Deprem Sonrası Beyin ’Sürekli Tehlike’ Modunda Kalabilir

Psikiyatrist Prof. Dr. Nevzat Tarhan, deprem korkusunun (sismofobi) yönetilemediğinde yaşam kalitesini ciddi şekilde düşürebileceği uyarısında bulundu. Tarhan, panik durumunun afetten daha fazla kayba yol açabileceğini belirtti.
Deprem sonrası ortaya çıkan deprem korkusu ve akut stres bozukluğunun doğal tepkiler olduğunu kaydeden Prof. Dr. Nevzat Tarhan, kişinin kendini zihinsel olarak eğitmesi durumunda paniğin en aza ineceğini söyledi. "Çoğu kayıp, afetten değil panikten kaynaklanır" diyen Tarhan, bazı kişilerde beynin 'sürekli tehlike' modunda takılı kalabileceğine dikkat çekti. Uyku bozukluğu, eve girememe ve aşırı tetiktelik gibi belirtilerin durumun ciddileştiğine işaret ettiğini vurguladı.
Korku Faydalı Bir Duygudur
Korkunun aslında hayatta kalmamızı sağlayan faydalı bir duygu olduğunu belirten Prof. Dr. Tarhan, "Tanımlanmış ve anlamlı bir korku faydalıdır" dedi. Sağlıksız korkuların ise rasyonel olmayan, orantısız ve ölçüsüz korkular olduğunu dile getirdi. Beynin belirsizliği gidermesi durumunda korkunun yönetilebileceğini ifade eden Tarhan, "Olayları doğru analiz edersek, ön yargılarımızı ve zihinsel şartlanmalarımızı değiştirebilirsek, birçok korkunun temelsiz olduğu ortaya çıkar" diye konuştu.

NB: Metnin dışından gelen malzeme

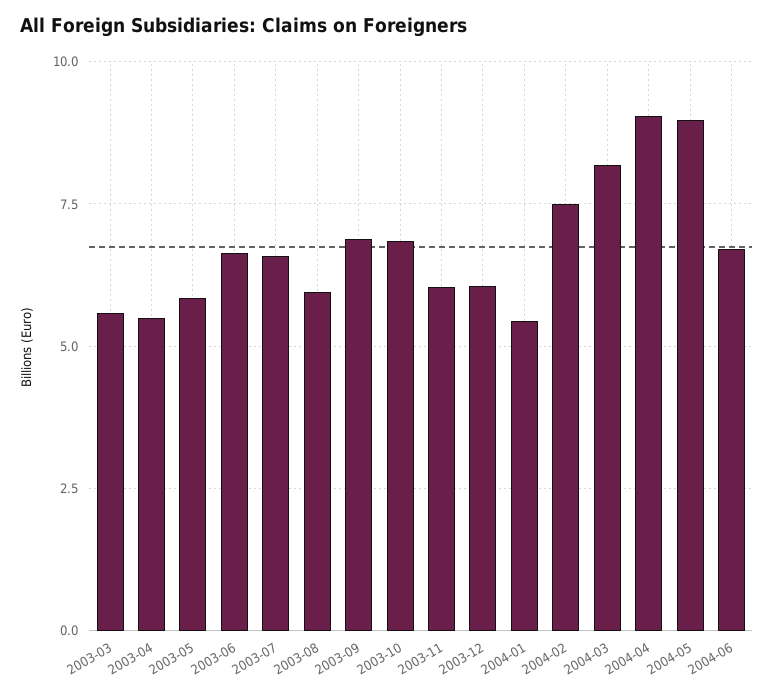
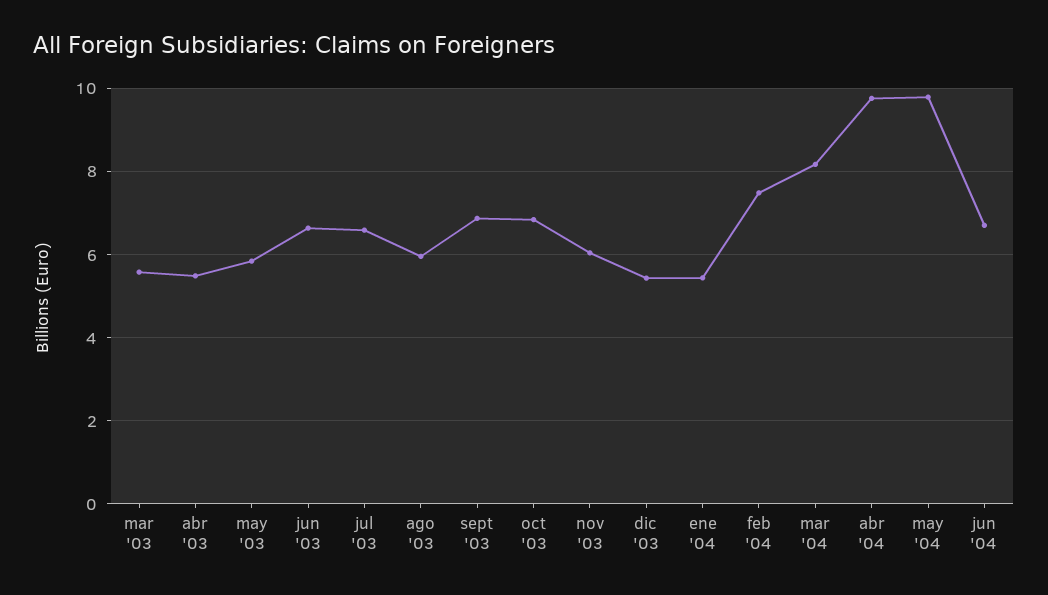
2003-12: 6 -> 5.4
2004-04: 9 -> 9.8
2004-05: 9 -> 9.8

Beyin Sisi ve Kronik Stres
Günümüzde sıkça duyulan "beyin sisi" kavramının uzun süreli stresle ilişkili olduğunu belirten Prof. Dr. Tarhan, uzun süreli stresin beyindeki anlama, kavrama ve karar mekanizmalarını yavaşlattığını söyledi. Tükenmişlik sendromu gibi durumlarda kişinin kronik stresi yönetemediğini ve çaresizlik hissettiğini ifade eden Tarhan, çözüm üretebilmenin belirsizliği giderdiğini ve bunun insanın temel ihtiyaçlarından biri olduğunu vurguladı.

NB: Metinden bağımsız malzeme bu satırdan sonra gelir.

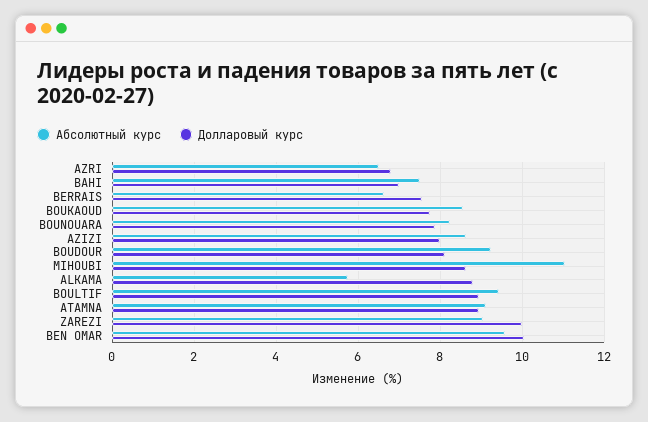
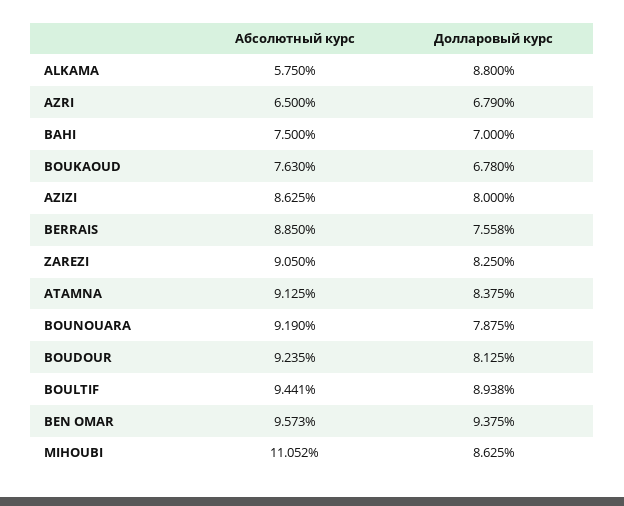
Абсолютный курс, BERRAIS: 6.6 -> 8.85
Абсолютный курс, BOUKAOUD: 8.6 -> 7.63
Долларовый курс, BOUKAOUD: 7.8 -> 6.78
Абсолютный курс, BOUNOUARA: 8.2 -> 9.19
Долларовый курс, ATAMNA: 9 -> 8.375
Долларовый курс, ZAREZI: 10 -> 8.25
Долларовый курс, BEN OMAR: 10 -> 9.375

Çocukluk Travmaları ve Epigenetik
Çocukluk çağı travmalarının bugünkü korkuların önemli bir nedeni olduğunu belirten Tarhan, bu tür etkilerin genetik değil, epigenetik olduğunu, yani çevresel faktörlerle değişip iyileştirilebileceğini söyledi.

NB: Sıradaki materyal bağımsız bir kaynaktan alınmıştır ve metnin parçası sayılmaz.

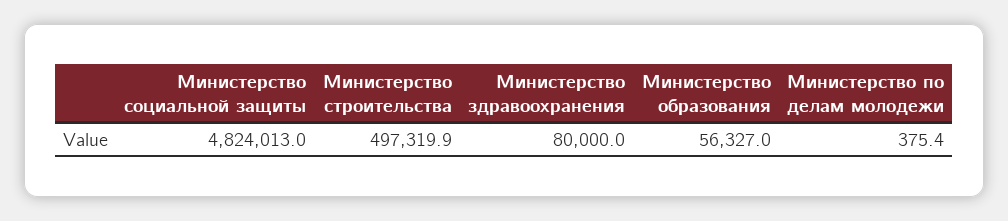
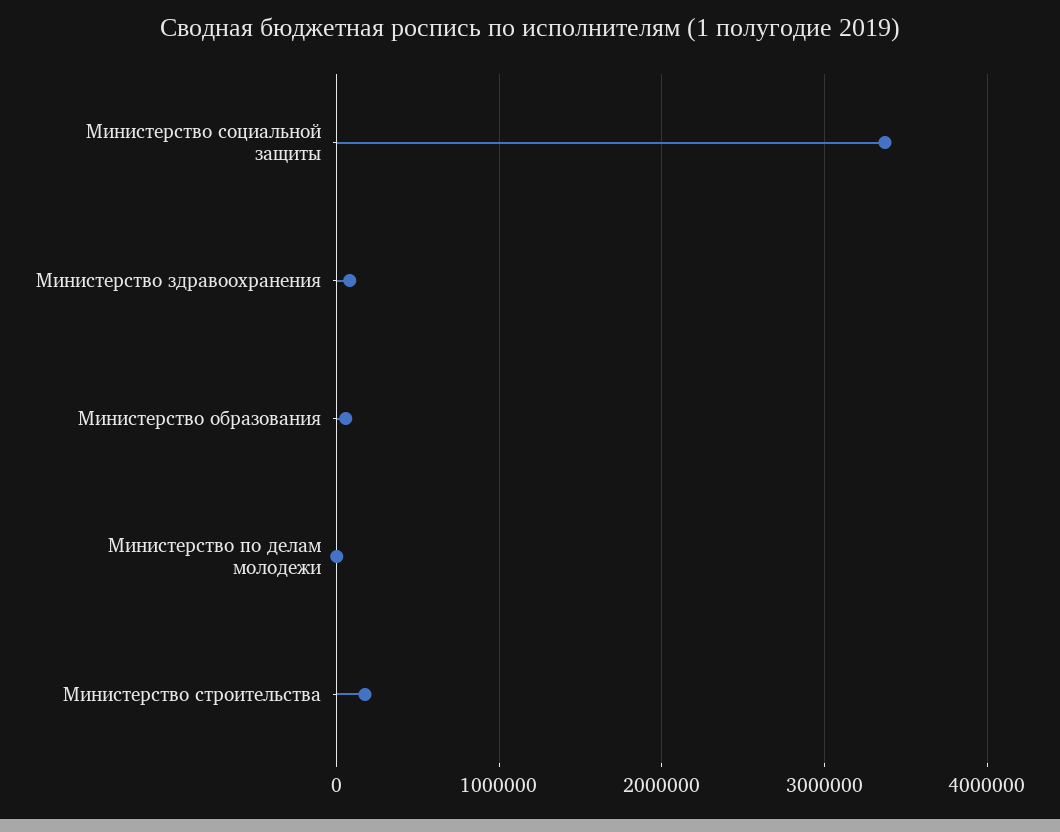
Министерство социальной защиты: 4824013 -> 3400000
Министерство строительства: 497319.9 -> 200000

Deprem İçin Zihinsel Hazırlık Önemli
Japonya'da 4-6 yaş arası çocuklara verilen afet eğitimlerinin etkinliğine dikkat çeken Tarhan, "Aman deprem konuşmayalım, çocuğun ruh sağlığı bozulur demek yerine, okul öncesi dahil çocuklarla 'Deprem olursa ne yapacağız?' senaryoları konuşulmalı, evde pratik yapılmalı. Kişi ne olacağını bildiğinde korkusu orantısız olmaktan çıkar" dedi.
"Depremi Her An Olacak Gibi Yaşamaya İnsan Alışamaz"
Depremi sürekli bir tehdit olarak görmenin insanı yoracağını ifade eden Tarhan, "Yarın 7.4 olabilir' gibi söylemler korkuyu 'mumyalaştırmaktır' ve bu korkuyla yaşanmaz" dedi. Yöneticilerin işi ciddiye alıp plan yaptıklarını görmenin, vatandaşlarda güven duygusunu artıracağını ve paniği en aza indireceğini belirtti.
Başa Çıkma Yöntemleri
Prof. Dr. Tarhan, başa çıkma yöntemlerinden ilkinin pozitif psikoloji olduğunu ve olayların hem tehdit hem de fırsat boyutunu görerek, tehdit yerine fırsat boyutuna odaklanmak gerektiğini söyledi. İkinci önemli yöntemin ise dini başa çıkma olduğunu, insanın gücünün yetmediği yerde bir yaratıcıya sığınma ihtiyacı hissettiğini belirtti. Tarhan, "Stres altında soğukkanlı kalma konusunda kendini eğitmiş kişiler bu olaylarda liderlik yapıyorlar. Biraz zihinsel olarak, emek vermek gerekiyor" diyerek sözlerini tamamladı.